Policy Flexibility and Limitations

Think of a SeaBee policy as a list of "deny" or "audit" rules. By default, everything is allowed (this is the 'policy' if SeaBee is not being used). When an executable is listed under the "scope" for a SeaBee policy, it is allowed access to all protected object it creates. The Policy Config determines how other processes, not in policy scope, are allowed to access protected objects within a policy scope.

Here is an example of a process trying to access and eBPF Map with SeaBee enabled.

When answering "Is some process allowed to access some object?", SeaBee considers two things:

1. Does the process have the same Policy ID (scope) as the object?
2. If not, does the policy config for the object's policy have an 'audit' or 'allow' action? Since these actions grant access to an external process.
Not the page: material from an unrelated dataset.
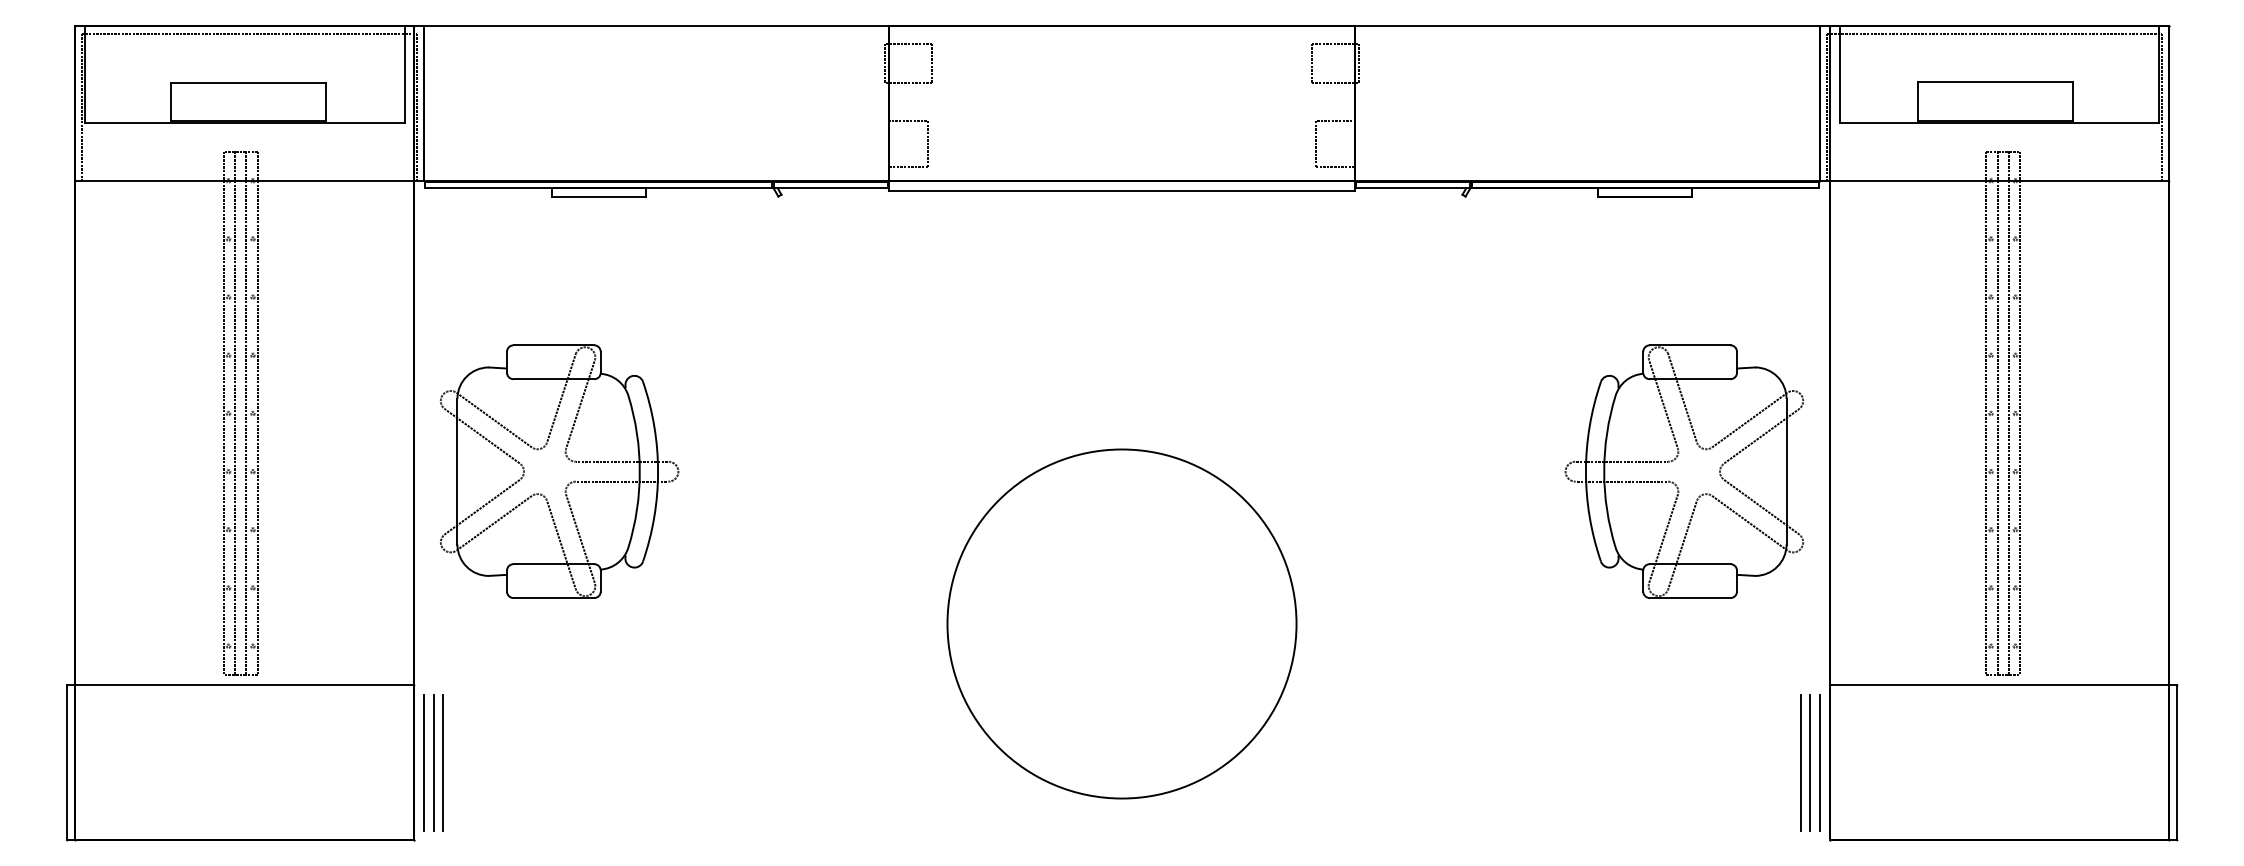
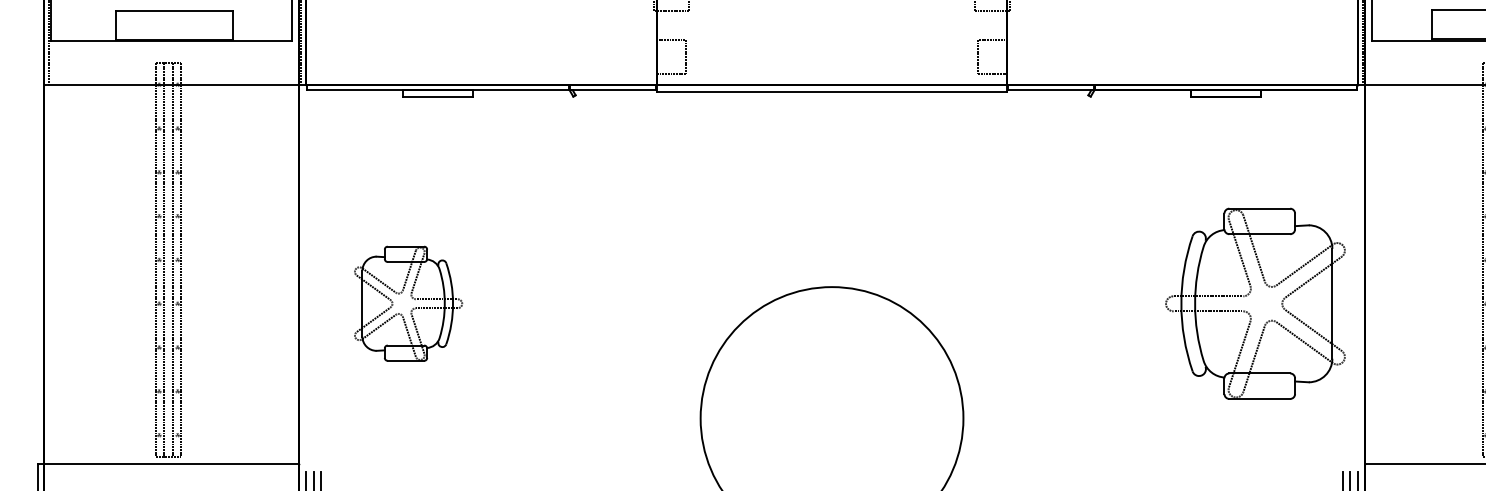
part: (559, 471) -> (408, 303), size x0.6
Actions in the Policy Config are only granular to the class of protected object not to each particular object. This means that you cannot have one map that is 'audit' and a different map that is 'block' for the same policy scope/executable.

Currently, an executable or a file can only have one SeaBee policy ID. This limits what types of policies can be created since you cannot have a shared tool defined in multiple policy scopes. This may be addressed in the future through issue 34.